Women participate in an intergenerational dialogue March 13 during the 63rd session of the U.N. Commission on the Status of Women. (UN Women/Ryan Brown, CC BY-NC-ND 2.0)

New York — The 63rd session of the United Nations' Commission on the Status of Women concluded its work late March 22 and affirmed U.N. support for social protections that help in global efforts to end gender discrimination.

Among the recommendations adopted are investing in protections, such as education, that are not as robust for women and girls as they are for men and boys.
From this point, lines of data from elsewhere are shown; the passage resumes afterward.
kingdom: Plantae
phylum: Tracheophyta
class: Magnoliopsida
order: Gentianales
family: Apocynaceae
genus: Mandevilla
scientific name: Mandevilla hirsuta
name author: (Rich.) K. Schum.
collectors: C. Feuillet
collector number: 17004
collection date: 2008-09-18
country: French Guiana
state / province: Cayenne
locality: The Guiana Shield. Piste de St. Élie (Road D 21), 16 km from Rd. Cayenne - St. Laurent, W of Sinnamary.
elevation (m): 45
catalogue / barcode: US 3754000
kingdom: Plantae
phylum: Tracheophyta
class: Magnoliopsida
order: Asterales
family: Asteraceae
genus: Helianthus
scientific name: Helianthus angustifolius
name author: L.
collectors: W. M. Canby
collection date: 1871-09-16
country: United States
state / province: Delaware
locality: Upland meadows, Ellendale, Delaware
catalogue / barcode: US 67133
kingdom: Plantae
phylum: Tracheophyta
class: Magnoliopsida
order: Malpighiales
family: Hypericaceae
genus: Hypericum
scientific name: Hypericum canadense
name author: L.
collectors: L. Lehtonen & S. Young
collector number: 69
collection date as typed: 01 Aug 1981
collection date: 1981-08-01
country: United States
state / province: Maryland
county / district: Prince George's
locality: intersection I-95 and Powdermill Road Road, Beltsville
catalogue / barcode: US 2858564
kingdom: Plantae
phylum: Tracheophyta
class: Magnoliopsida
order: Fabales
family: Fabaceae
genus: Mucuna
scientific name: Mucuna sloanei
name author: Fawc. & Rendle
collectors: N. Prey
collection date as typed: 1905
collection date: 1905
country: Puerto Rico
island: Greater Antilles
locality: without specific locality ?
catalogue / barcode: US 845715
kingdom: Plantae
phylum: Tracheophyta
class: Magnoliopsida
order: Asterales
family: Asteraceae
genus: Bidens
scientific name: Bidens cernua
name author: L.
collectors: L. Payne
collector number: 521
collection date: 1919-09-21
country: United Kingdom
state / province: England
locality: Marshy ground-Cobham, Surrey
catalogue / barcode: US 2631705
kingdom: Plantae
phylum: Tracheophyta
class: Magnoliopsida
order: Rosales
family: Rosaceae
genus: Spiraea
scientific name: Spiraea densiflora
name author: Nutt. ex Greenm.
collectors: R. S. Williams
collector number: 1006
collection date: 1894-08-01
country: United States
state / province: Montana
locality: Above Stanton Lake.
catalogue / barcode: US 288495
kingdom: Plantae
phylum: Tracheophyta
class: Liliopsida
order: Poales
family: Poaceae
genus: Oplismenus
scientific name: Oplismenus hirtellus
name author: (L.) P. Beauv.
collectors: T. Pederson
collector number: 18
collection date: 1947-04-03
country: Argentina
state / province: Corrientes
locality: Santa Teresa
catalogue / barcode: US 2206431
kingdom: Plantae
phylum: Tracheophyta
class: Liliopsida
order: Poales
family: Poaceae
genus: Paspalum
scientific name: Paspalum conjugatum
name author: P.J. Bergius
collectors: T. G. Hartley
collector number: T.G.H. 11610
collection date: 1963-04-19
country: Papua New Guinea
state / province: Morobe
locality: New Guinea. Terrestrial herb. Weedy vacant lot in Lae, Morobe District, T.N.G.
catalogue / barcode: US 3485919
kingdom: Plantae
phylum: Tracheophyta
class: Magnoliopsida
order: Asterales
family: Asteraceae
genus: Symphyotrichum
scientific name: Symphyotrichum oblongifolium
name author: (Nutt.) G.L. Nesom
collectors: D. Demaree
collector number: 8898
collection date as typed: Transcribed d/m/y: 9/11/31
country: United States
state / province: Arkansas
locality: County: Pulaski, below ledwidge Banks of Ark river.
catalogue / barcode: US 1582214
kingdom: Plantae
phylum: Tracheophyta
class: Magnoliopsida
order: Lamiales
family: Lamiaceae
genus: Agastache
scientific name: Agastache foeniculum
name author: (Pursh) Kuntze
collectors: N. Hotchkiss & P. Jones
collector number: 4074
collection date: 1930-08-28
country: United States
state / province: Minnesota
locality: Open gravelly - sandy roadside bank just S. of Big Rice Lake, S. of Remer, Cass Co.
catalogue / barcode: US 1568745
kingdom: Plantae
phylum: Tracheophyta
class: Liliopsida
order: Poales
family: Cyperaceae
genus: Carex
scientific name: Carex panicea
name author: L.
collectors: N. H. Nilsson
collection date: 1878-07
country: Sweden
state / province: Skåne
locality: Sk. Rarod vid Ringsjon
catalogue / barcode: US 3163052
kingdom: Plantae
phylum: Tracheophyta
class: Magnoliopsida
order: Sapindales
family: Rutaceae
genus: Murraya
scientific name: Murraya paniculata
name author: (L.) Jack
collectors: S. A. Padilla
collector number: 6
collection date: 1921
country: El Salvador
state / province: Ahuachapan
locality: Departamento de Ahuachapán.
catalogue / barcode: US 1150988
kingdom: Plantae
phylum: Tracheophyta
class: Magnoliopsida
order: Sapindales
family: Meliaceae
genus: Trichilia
The U.N.'s principal commission "dedicated to the promotion of gender equality and the empowerment of women" also adopted a recommendation that progress already made in "women's access to social protection, public services and sustainable infrastructure" not be reversed by austerity measures or budget cuts from national or regional governments.

The commission recommendations are not binding on U.N. member states but rather are seen as a road map or blueprint for them to follow.

Phumzile Mlambo-Ngcuka, executive director of UN Women, the U.N. organization that organizes the two-week annual meeting, said the March 11-22 event has never been "more significant for the women and girls of the world."

"The commission's recommendations pave the way for governments to engage and invest differently; involving women in policy dialogue, and targeting initiatives that go to the heart of the largest barriers to the empowerment and voice of women and girls," she said, according to UN Women.

The 2019 event drew a record number of participants, UN Women said, with nearly 2,000 delegates and 86 ministers from U.N. member states and more than 5,000 representatives from "civil society": nongovernmental groups advocating for specific agenda items.

Catholic sisters are among those in that category, and one of them, Sr. Winifred Doherty, U.N. representative of the Congregation of Our Lady of Charity of the Good Shepherd, characterized the overall final document as "good," though not as strong in some areas as she would have liked.